1 Finding Texts - SunoikisisDC/SunoikisisDC-2024-2025 GitHub Wiki

Finding Free Classical Texts

SunoikisisDC Digital Classics: Session 1

Date: Thursday January 16, 2024. 16:00-17:30 GMT.

Convenors: Monica Berti (University of Leipzig), Gabriel Bodard (University of London), Katharine Shields (King's College London)

Youtube link: https://youtu.be/mbrGPcciIU0

Slides: tba

Outline

This session introduces and discusses some of the main sources of free and open classical texts in digital formats. Resources range from curated and highly structured, encoded corpora such as the Scaife Viewer and Diorisis Corpus, through catalogues of available texts and archives of digitised public domain books, to sophisticated workflows for optical character recognition (OCR) of ancient languages. We outline the scope and limitations of some of the main collections, discuss some of the potential for improving and analysing these texts (to be discussed in future sessions), and suggest an exercise involving comparing versions of a text found in multiple sites.

Required readings

  • Alison Babeu. 2019. "The Perseus Catalog: of FRBR, Finding Aids, Linked Data, and Open Greek and Latin". In M. Berti (ed.), Digital Classical Philology: Ancient Greek and Latin in the Digital Revolution. De Gruyter Saur. Pp. 53-72. DOI: https://doi.org/10.1515/9783110599572-005
  • Bruce Robertson. 2019. "Optical Character Recognition for Classical Philology." In M. Berti (ed.), Digital Classical Philology: Ancient Greek and Latin in the Digital Revolution. De Gruyter Saur. Pp. 117–136. DOI: https://doi.org/10.1515/9783110599572-008

Further readings

Resources

Exercise

Part 1

  1. Choose a classical text you are interested in (in the original or translation, as you prefer), and try to find copies of it on at least two or three of the repositories discussed in this session or in the list of resources above (Perseus, Wikisource, Gutenberg, etc.).
  2. What versions of the text are available on each site? How much information do they give you about publication, date, translation, digitisation, copyright, etc.?

● **Supplied information**
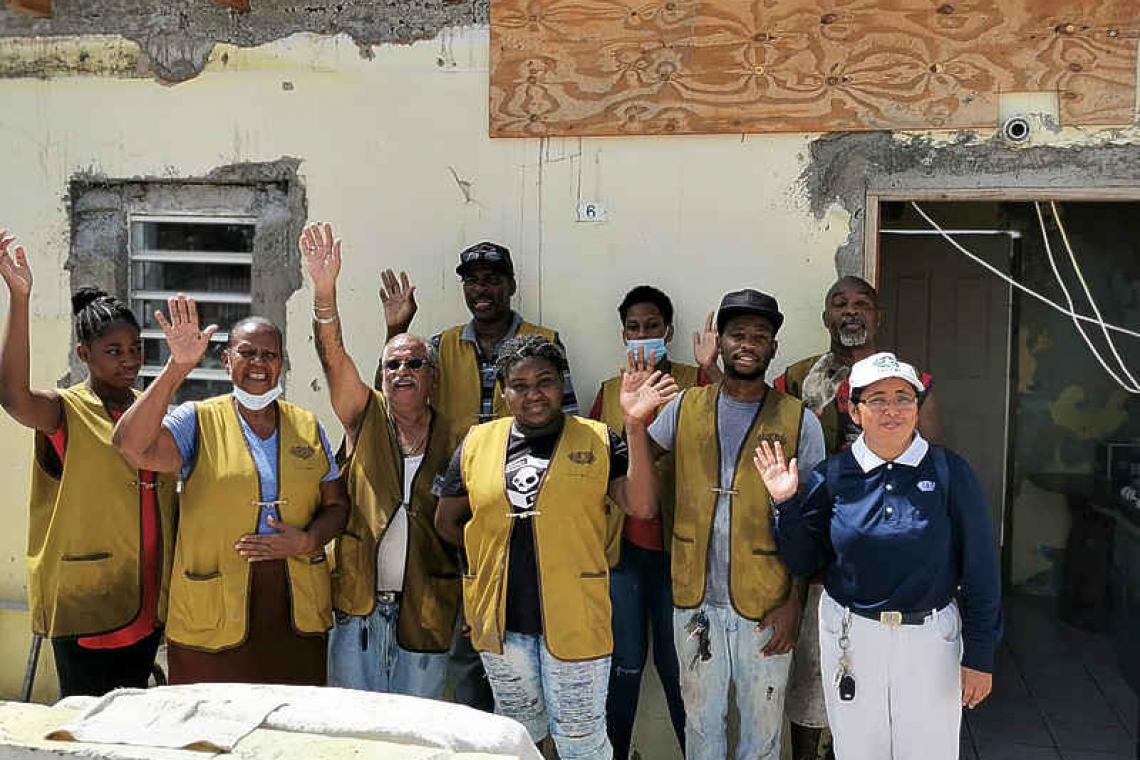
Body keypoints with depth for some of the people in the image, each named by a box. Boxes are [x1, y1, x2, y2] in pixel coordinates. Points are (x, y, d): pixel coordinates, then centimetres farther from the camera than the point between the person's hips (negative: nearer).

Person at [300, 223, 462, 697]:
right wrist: (324, 289, -27)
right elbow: (333, 356, -14)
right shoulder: (365, 417, 3)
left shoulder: (454, 441, 5)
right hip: (357, 604, 0)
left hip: (424, 612, 1)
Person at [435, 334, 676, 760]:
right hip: (499, 620, 3)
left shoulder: (597, 441, -2)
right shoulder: (477, 444, 3)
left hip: (574, 619, -2)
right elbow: (447, 522, 13)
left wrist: (635, 425, -20)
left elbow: (641, 506, -15)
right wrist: (493, 552, 7)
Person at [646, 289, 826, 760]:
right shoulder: (685, 408, 3)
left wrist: (795, 601, -8)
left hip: (765, 606, -2)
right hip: (695, 601, 2)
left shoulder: (799, 421, -4)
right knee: (701, 721, 17)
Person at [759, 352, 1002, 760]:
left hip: (930, 639, -1)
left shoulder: (950, 471, -7)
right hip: (850, 637, 1)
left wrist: (979, 655, -3)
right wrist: (787, 504, -10)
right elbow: (803, 562, 4)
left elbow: (980, 568, -3)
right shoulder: (833, 475, -2)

● **Tasks to perform**
A - Update everything in the session page from "Date: Thursday January" down to "(King's College London)", with "Thursday" replaced by "Friday".
B - According to the session page, which two corpora are examples of curated, highly structured encoded corpora?
C - Pick up the session page after its last line and continue writing it.
The entries have no connection to the session page.

● **Answer section**
A -
Date: Friday January 16, 2024. 16:00-17:30 GMT.

Convenors: Monica Berti (University of Leipzig), Gabriel Bodard (University of London), Katharine Shields (King's College London)

B - The Scaife Viewer and the Diorisis Corpus.

C -
  3. How much "noise" do you find in each text? Look for line numbers, citations, footnotes or inline references, headers and any other intervening text or data that you would not want included in any digital analysis of the text. Can you figure out what they all mean, how they got in there, why they might have deliberately or otherwise been left in this version?

Part 2

  1. Select another author and text, and find its catalogue entry in the main databases (you will find it in more places if you pick a Latin text). E.g. Compare the records for Cicero’s De Natura Deorum in DLL, Perseus and Wikidata.
  2. Once you have the work identifier (e.g. phi0474.phi050) you can also find the MODS file in the Perseus Catalogue Github repo.
  3. What metadata does each record hold about the (i) author, (ii) work, (iii) edition? What can you find out about the internal structure of the work? Can you find any metadata or paradata about the digital surrogate itself?
  4. How does any of this help you find texts in this database and/or elsewhere on the web? Could any of this be useful in a processing/analysis context? How "machine readable" is this content?

Bring your findings and any other questions that arise for discussion with your class or colleagues next week.